LUWUK, KABAR BENGGAWI– Kinerja Polres Banggai kembali dipertanyakan, pasalnya kasus penipuan dan penggelapan yang dilaporkan sekitar awal Mei 2022 hingga kini tiada menemui kejelasan.
Sebagai korban dugaan penipuan bernilai Rp. 2.425 Miliar NR warga Kampung Bugis, Kecamatan Batui, Banggai telah mendesak penyidik Penyidik Polres Banggai untuk memeriksa sejumlah saksi dan melakukan penahanan terhadap tersangka lainnya.

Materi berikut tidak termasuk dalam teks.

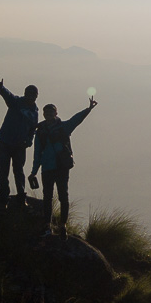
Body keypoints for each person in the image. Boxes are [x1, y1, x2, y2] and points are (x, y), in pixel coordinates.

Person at [30, 95, 98, 239]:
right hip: (48, 168)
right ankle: (48, 225)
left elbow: (76, 120)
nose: (48, 115)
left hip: (61, 168)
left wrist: (88, 109)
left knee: (63, 196)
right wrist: (33, 172)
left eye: (51, 113)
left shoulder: (63, 128)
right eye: (46, 113)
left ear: (56, 113)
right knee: (47, 197)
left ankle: (62, 226)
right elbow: (37, 153)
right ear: (44, 114)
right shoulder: (40, 131)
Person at [0, 79, 40, 208]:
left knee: (19, 172)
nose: (31, 96)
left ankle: (21, 198)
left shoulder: (35, 112)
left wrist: (28, 142)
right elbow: (8, 95)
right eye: (29, 94)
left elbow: (32, 129)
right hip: (5, 142)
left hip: (20, 146)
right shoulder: (16, 102)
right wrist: (1, 88)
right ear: (25, 94)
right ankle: (4, 199)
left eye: (33, 94)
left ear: (36, 96)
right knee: (3, 172)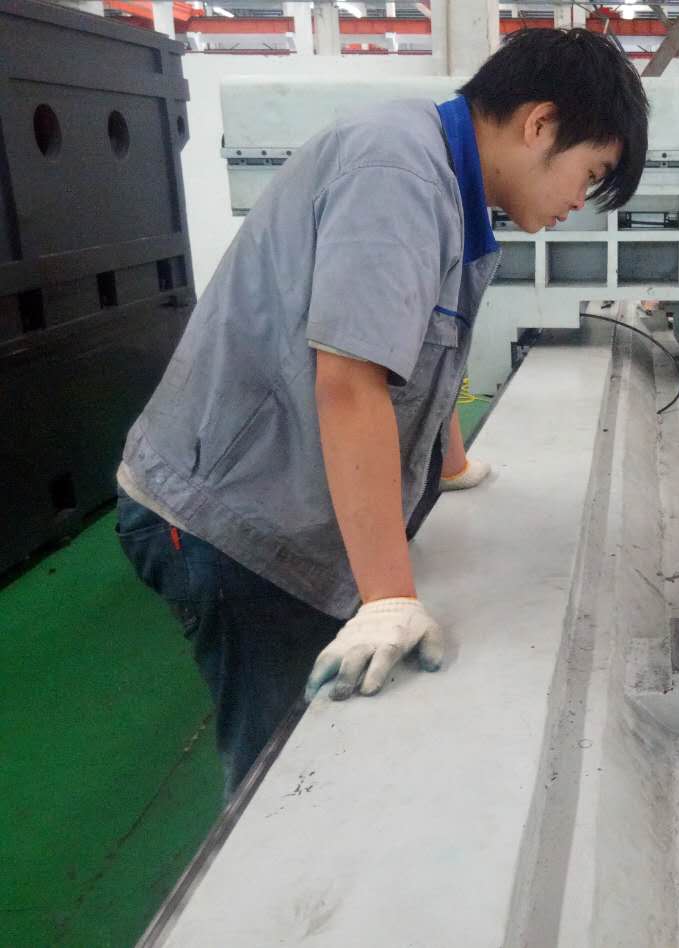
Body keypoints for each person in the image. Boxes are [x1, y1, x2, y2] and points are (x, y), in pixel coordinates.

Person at [115, 27, 649, 794]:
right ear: (540, 124)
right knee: (283, 775)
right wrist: (390, 598)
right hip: (228, 523)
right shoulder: (398, 170)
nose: (578, 203)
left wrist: (449, 464)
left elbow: (423, 346)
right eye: (588, 175)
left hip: (269, 497)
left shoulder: (447, 181)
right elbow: (350, 380)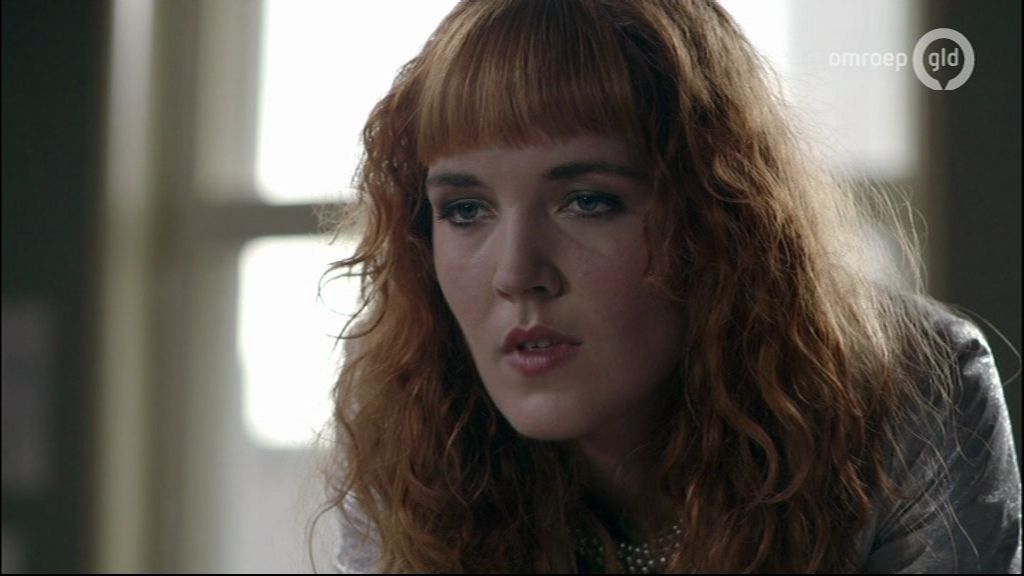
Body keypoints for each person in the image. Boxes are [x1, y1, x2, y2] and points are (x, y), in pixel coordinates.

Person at [318, 0, 1021, 572]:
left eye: (587, 201)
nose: (515, 274)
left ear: (718, 217)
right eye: (466, 210)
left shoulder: (910, 393)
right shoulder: (407, 413)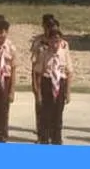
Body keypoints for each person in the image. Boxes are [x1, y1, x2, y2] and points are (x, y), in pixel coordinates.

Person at [33, 23, 72, 145]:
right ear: (48, 41)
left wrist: (68, 92)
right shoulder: (44, 54)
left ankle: (57, 140)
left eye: (58, 41)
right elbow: (38, 74)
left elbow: (69, 73)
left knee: (58, 115)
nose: (55, 44)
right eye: (53, 41)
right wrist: (38, 93)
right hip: (47, 83)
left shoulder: (64, 53)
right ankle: (44, 140)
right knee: (46, 115)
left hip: (60, 84)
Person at [31, 15, 57, 143]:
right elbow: (34, 64)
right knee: (41, 108)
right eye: (47, 27)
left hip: (55, 80)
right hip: (41, 78)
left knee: (54, 109)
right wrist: (35, 84)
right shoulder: (38, 42)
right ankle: (41, 135)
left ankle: (52, 133)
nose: (50, 29)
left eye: (52, 27)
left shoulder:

Menjadi Penasehat hukum NR, Rusdy Talha, Selasa 20 Juni 2023, mengungkapkan bahwa dirinya merasa adanya kejanggalan yang dilakukan penyidik dalam menangani kasus ini.
Polres Banggai dianggap telah tebang pilih dalam melaksanakan penyelidikan atas kasus tersebut dengan lambannya proses penyelesaian kasus.
“Lambannya proses penyelidikan ini telah merugikan NR Klien kami korban sekitar 2,425 M sudah melapor secara resmi sejak Mei 2022 hingga kini sudah masuk satu tahun tak ada kemajuan yang signifikan dalam proses penyelidikannya”, ungkap Rusdy.
Singkat kronologis kejadian, dana sebesar 2,1 M milik korban dan SB yang masing-masing bernilai 1.05M diserahkan tunai secara langsung ke IT, di lain sisi ada IC yang menikmati 1,8 M sedangkan IT hanya menikmati 300 juta rupiah.
Pasca sekitar dua hari melalui HP korban berbicara dengan IC, IT mendatangi korban dan menawarkan Proyek MPS 1 (Man Power Supply) senilai Rp 2,1 M pada korban dengan mengatakan, “Ini sebenarnya proyeknya IC kenapa bukan korban saja yang ambil”. Oleh korban dijawab, “Saya tidak punya dana tunai sebesar itu”.